**PROBLEM REQUIREMENTS**
What do the lines from the top of the data through the line with "direttore), Saverio Deodato" say? Quote them exactly and include both ends.

(Stored data entries)
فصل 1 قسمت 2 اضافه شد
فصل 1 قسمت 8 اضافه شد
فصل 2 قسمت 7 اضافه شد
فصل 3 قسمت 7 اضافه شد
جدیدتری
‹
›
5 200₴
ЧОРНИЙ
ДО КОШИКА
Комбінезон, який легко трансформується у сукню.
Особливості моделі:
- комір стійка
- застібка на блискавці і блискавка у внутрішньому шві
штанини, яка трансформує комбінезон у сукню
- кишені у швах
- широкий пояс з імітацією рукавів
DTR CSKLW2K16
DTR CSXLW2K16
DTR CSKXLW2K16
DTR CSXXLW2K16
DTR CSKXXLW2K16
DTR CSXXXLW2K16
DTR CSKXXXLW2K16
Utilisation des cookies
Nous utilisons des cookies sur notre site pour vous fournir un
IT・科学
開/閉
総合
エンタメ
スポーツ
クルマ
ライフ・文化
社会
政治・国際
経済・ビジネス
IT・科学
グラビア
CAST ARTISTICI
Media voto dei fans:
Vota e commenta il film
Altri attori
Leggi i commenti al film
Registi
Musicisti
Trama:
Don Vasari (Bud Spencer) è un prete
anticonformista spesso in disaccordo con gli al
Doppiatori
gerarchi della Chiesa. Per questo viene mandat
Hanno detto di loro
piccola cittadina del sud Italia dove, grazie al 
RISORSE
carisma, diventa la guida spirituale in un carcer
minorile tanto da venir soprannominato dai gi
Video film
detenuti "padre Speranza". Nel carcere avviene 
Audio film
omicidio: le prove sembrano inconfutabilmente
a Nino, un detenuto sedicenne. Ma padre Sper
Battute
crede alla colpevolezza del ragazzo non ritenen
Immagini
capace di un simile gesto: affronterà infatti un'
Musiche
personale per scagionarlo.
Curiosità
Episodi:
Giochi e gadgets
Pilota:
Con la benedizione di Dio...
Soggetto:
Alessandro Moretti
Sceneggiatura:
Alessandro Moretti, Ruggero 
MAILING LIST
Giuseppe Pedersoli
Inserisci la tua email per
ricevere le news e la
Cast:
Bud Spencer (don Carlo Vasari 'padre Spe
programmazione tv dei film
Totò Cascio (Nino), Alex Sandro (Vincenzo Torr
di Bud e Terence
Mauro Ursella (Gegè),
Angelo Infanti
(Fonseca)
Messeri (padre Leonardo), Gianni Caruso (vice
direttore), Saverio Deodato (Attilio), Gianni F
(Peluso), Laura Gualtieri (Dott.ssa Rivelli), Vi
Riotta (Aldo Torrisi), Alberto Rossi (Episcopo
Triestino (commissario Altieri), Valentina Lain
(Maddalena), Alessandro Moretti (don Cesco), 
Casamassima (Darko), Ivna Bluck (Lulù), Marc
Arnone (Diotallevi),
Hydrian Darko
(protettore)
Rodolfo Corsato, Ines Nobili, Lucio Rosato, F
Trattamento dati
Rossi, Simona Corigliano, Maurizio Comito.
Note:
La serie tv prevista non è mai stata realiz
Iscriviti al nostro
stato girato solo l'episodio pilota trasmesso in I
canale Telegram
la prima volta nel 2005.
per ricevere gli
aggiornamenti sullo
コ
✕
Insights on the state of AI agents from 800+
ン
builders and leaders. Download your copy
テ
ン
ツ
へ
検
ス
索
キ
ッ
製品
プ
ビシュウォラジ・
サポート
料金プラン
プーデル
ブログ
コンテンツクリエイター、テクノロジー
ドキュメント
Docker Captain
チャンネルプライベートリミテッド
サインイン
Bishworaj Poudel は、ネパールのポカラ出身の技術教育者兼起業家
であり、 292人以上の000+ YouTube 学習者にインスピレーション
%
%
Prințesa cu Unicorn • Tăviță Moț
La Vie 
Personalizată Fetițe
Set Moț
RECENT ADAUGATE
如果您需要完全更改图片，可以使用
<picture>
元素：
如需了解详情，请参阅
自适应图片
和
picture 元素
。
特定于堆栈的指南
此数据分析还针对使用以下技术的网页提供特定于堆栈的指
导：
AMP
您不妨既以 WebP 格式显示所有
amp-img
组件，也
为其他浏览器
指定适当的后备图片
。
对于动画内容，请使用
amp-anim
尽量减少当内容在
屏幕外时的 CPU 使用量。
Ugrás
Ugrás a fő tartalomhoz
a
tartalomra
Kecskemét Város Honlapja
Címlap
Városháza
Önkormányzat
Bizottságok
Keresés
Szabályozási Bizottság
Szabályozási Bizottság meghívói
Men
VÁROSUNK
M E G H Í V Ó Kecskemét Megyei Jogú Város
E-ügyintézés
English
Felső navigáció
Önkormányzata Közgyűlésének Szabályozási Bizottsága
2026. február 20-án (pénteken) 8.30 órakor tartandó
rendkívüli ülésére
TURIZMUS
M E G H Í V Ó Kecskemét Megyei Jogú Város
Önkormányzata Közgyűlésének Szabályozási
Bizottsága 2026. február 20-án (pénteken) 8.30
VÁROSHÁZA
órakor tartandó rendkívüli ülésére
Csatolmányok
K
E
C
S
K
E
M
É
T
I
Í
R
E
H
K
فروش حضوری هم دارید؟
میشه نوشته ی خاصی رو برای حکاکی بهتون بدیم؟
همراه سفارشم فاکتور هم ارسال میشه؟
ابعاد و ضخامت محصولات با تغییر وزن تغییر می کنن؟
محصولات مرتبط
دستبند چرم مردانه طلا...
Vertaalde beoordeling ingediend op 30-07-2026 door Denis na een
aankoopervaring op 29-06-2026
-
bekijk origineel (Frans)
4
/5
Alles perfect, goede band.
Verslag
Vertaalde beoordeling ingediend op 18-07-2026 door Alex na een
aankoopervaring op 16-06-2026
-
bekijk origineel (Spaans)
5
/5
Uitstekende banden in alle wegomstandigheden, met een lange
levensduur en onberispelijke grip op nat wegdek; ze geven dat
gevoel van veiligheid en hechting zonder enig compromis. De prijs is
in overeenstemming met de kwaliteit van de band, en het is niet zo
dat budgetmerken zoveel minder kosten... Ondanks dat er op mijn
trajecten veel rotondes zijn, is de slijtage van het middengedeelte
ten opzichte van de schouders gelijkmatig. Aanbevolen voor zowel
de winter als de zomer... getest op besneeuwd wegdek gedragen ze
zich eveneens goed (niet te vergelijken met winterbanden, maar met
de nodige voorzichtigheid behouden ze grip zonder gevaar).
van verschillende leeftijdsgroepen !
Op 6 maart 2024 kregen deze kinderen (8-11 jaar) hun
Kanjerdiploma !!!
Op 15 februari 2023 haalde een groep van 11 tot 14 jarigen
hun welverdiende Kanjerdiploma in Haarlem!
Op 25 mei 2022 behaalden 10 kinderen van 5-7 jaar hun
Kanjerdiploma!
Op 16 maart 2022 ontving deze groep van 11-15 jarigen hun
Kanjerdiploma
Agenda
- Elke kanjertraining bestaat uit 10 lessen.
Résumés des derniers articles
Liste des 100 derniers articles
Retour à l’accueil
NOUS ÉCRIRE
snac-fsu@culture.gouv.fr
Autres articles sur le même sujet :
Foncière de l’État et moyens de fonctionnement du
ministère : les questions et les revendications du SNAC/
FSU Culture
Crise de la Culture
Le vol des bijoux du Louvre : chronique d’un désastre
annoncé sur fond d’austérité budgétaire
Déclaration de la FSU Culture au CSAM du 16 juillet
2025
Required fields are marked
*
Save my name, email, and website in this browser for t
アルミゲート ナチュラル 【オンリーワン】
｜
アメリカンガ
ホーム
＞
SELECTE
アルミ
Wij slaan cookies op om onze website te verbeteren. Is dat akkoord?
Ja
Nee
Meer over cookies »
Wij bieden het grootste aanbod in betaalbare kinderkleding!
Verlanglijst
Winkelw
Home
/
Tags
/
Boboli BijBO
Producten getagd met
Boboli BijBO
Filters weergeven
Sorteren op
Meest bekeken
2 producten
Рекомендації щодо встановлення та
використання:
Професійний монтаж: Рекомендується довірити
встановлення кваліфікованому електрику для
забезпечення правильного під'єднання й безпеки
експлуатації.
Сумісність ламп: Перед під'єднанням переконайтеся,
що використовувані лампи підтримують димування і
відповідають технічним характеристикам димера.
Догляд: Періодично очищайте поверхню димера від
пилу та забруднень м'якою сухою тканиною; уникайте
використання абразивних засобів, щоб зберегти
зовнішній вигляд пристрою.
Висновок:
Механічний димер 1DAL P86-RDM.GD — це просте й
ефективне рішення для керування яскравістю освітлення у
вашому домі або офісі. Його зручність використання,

**SOLUTION TO THE PROBLEM**
فصل 1 قسمت 2 اضافه شد
فصل 1 قسمت 8 اضافه شد
فصل 2 قسمت 7 اضافه شد
فصل 3 قسمت 7 اضافه شد
جدیدتری
‹
›
5 200₴
ЧОРНИЙ
ДО КОШИКА
Комбінезон, який легко трансформується у сукню.
Особливості моделі:
- комір стійка
- застібка на блискавці і блискавка у внутрішньому шві
штанини, яка трансформує комбінезон у сукню
- кишені у швах
- широкий пояс з імітацією рукавів
DTR CSKLW2K16
DTR CSXLW2K16
DTR CSKXLW2K16
DTR CSXXLW2K16
DTR CSKXXLW2K16
DTR CSXXXLW2K16
DTR CSKXXXLW2K16
Utilisation des cookies
Nous utilisons des cookies sur notre site pour vous fournir un
IT・科学
開/閉
総合
エンタメ
スポーツ
クルマ
ライフ・文化
社会
政治・国際
経済・ビジネス
IT・科学
グラビア
CAST ARTISTICI
Media voto dei fans:
Vota e commenta il film
Altri attori
Leggi i commenti al film
Registi
Musicisti
Trama:
Don Vasari (Bud Spencer) è un prete
anticonformista spesso in disaccordo con gli al
Doppiatori
gerarchi della Chiesa. Per questo viene mandat
Hanno detto di loro
piccola cittadina del sud Italia dove, grazie al 
RISORSE
carisma, diventa la guida spirituale in un carcer
minorile tanto da venir soprannominato dai gi
Video film
detenuti "padre Speranza". Nel carcere avviene 
Audio film
omicidio: le prove sembrano inconfutabilmente
a Nino, un detenuto sedicenne. Ma padre Sper
Battute
crede alla colpevolezza del ragazzo non ritenen
Immagini
capace di un simile gesto: affronterà infatti un'
Musiche
personale per scagionarlo.
Curiosità
Episodi:
Giochi e gadgets
Pilota:
Con la benedizione di Dio...
Soggetto:
Alessandro Moretti
Sceneggiatura:
Alessandro Moretti, Ruggero 
MAILING LIST
Giuseppe Pedersoli
Inserisci la tua email per
ricevere le news e la
Cast:
Bud Spencer (don Carlo Vasari 'padre Spe
programmazione tv dei film
Totò Cascio (Nino), Alex Sandro (Vincenzo Torr
di Bud e Terence
Mauro Ursella (Gegè),
Angelo Infanti
(Fonseca)
Messeri (padre Leonardo), Gianni Caruso (vice
direttore), Saverio Deodato (Attilio), Gianni F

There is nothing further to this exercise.